I have a soft spot for the craftsmen that created handmade stuff for the Neo-Victorians in ‘Diamond Age’, where anything could be 3-d printed in the “matter compiler”.
Drafting tables are awesome. Old school models don’t always have a place for a PC, but its easy enough to incorporate a non-tilting flat top for that like the one you’ve got there (but with more space obviously). I’ve always thought the trend for standing desks was just a half-assed to over complicated way to replace the drafting table.
That’s my drawing desk from technical high school!!!
I suspect because of typewriters, first.
Eh most of them could accommodate a type writer. And these desks remained popular right up until PCs hit the scenes. When I was a kid all dads had to have a classy roll top, to be properly prepared for the important business dads have. I don’t remember most people having a type writer at home. And desks like this in offices had already gone out due to the whole file cabinet/open floor plan/efficiency and typing pool office model in the post war period. So in professional spaces type writers would have been part of it.
One of these Wootens just sold in Boulder this past weekend for $7,000.
Desks for people who used typewriters had a return which was physically a little lower than the main desk, to accommodate the necessary height for comfortable typing.

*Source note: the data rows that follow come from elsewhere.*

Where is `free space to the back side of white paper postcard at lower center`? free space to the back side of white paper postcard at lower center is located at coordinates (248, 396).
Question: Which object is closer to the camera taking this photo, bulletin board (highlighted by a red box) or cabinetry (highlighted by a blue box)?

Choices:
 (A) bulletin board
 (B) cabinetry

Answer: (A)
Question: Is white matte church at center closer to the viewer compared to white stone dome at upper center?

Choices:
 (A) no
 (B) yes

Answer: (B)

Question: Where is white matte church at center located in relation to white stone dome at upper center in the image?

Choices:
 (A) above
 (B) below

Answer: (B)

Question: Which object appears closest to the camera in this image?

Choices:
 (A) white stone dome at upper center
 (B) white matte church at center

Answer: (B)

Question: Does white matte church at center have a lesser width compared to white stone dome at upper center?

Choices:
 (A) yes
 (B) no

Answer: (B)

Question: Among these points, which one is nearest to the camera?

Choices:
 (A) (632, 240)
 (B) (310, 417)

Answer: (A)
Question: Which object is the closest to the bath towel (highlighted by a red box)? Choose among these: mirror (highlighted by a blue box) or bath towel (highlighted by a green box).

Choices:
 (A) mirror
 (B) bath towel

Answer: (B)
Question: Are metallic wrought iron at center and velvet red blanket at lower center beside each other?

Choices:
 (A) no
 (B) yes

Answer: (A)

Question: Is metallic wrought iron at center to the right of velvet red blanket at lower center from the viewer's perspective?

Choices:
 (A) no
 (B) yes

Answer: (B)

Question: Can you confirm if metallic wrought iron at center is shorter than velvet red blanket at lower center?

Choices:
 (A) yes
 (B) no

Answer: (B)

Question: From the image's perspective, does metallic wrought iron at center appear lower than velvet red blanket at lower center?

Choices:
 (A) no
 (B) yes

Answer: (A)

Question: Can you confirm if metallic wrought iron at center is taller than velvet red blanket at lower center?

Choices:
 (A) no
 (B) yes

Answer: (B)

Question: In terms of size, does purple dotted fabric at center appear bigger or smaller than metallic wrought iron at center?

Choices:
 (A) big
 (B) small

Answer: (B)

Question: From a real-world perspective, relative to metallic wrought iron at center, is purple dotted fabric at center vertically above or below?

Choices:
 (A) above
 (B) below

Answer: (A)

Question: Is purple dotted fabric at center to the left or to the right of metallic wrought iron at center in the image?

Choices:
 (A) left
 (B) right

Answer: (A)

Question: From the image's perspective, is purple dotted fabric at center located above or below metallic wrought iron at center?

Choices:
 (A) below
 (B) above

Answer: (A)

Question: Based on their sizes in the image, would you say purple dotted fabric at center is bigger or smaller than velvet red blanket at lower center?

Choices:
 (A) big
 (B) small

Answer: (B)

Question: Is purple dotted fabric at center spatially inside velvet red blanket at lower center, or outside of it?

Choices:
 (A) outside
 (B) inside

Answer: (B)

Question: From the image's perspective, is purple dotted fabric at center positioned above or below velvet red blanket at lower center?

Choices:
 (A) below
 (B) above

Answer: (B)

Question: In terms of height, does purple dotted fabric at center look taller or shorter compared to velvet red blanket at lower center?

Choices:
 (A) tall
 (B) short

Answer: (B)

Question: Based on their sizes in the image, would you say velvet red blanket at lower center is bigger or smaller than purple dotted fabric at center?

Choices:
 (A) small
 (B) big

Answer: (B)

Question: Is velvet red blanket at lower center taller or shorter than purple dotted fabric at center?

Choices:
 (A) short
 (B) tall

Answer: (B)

Particularly important when typing on a manual typewriter!
I read a sci-fi novel like that where poor people had basic needs given to them via Star Trek replicator type technology, and really rich people enjoyed 19th and 20th century technology because handmade goods (furniture, newspapers, etc.) and natural food were relatively unique and really expensive.
There was, of course, a small middle class of people making that stuff.
If I ever make my eleventy billion dollars, I’ll be consuming bespoke stuff like a coke fiend. Not quite so much because I need a bunch of bespoke stuff, but because I want an excuse to look over a true craftsman’s shoulder and be a bit of a pest.